Rather than redoing all of it, I'm trying my hardest to actually finish the thing so that I can at least present it to people. Anything is better than my live website.


Pulling next and previous records with Laravel: Update web View Project

Mar 1, 2014

Previously, I gave a solution for this problem which involved using the use keyword in a PHP closure.

I failed to realize that none of this logic should be in the controller anyway until later. Here is a quick update of my code, which I moved to the Eloquent model. I created two methods; one to pull the previous record, and one to pull the next record.

public function get_next_by_date(){
	return Artwork::select('id', 'title', 'created_at')
		->enabled()
		->where('created_at', '>', $this->created_at) //where the art is newer
		->orWhere(function($query) //or, if the art was made on the same day and the id is greater
		{
			$query->where('created_at', '=', $this->created_at)
				->where('id', '>', $this->id);
		})
		->orderBy('created_at')->orderBy('id') //order by oldest first and smallest id first
		->first(); //get just one record
	}
By using a model's method to grab the next/previous records, it's more clear to the reader and eliminates the need for the use keyword.

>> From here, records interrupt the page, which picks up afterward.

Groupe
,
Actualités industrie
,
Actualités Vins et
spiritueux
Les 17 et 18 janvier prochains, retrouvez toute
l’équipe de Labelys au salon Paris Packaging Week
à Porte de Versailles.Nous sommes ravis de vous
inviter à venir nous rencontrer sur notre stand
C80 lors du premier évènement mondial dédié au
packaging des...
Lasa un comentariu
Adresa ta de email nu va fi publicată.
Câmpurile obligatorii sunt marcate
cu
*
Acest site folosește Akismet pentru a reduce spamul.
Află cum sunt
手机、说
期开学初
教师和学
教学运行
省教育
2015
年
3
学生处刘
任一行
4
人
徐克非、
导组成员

Pulling next and previous records with Laravel web View Project

Feb 27, 2014

During my journey to create the greatest portfolio of all time, I came across many design flaws in my own software. These things tend to happen a lot whenever you're trying something new, or exploring domains that you're not completely familiar with.

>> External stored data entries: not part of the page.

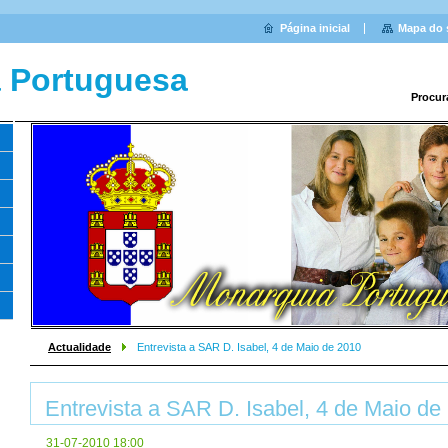
Página inicial
Mapa do 
 Portuguesa
Procur
Actualidade
Entrevista a SAR D. Isabel, 4 de Maio de 2010
Entrevista a SAR D. Isabel, 4 de Maio de
31-07-2010 18:00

I've worked with Laravel before, but I'm still considered a newbie or maybe a novice when it comes to web programming. I've always been more focused on visual aspects and user experience. In other words, I'm not a PHP expert. I know how to make animated boxes and columned layouts with CSS3 and HTML5. I pay attention to Bootstrap's Github. But whenever I try to read blog posts by Laravel creators, I tend to end up confused and read it twice for good measure.

Most of these problems are things I encounter from lack of experience with them. Just like in order to solve IE compatibility problems requires direct experience, solving these issues also requires such experience. This is why StackOverflow is a good thing.

http://stackoverflow.com/questions/5203257/mysql-next-previous-record

The problem was almost verbatim the above question.

I wanted to pull the next and previous records by their dates. The problem was of course that some records had the same dates. This meant that my attempted next and previous buttons encountered infinite loops whenever the next record was the same date as the current.

The solution above works out perfectly. All I did was add a couple parenthesis to the OR WHERE statement, and transcribed all of it to Laravel 4.

$next_record = Artwork::select('id')
   ->where('created_at', '>', $artwork->created_at) //where the art is newer
   ->orWhere(function($query) use ($artwork) //or, if the art was made on the same day and the id is greater
   {
      $query->where('created_at', '=', $artwork->created_at)
         ->where('id', '>', $artwork->id);
   })
   ->orderBy('created_at')->orderBy('id') //order by oldest first and smallest id first
   ->first(); //get just one record
$prev_record = Artwork::select('id')
   ->where('created_at', '<', $artwork->created_at) //where the art is older
   ->orWhere(function($query) use ($artwork) //or, if the art was made on the same day and the id is lesser
   {
      $query->where('created_at', '=', $artwork->created_at)
         ->where('id', '<', $artwork->id);
   })
   ->orderBy('created_at', 'desc')->orderBy('id', 'desc')  //order by newest first and largest id first
   ->first(); //get just one record

Note the funny bit in the orWhere method. Those functions are known as anonymous functions, closures, or lambda functions. They're the sexy new kid on the block in PHP.

In order to use my $artwork object I had created earlier in my closures, which is an Eloquent model, I had to add the "use" keyword. If you have never seen the use keyword, read about it here: http://blog.dubbelboer.com/2012/04/07/php-use-keyword.html

As Erik Dubbelboer writes, there are three ways to pass variables to your closures. In my case, the use keyword did just the trick I needed, allowing me to use my local variable in the scope of the closure.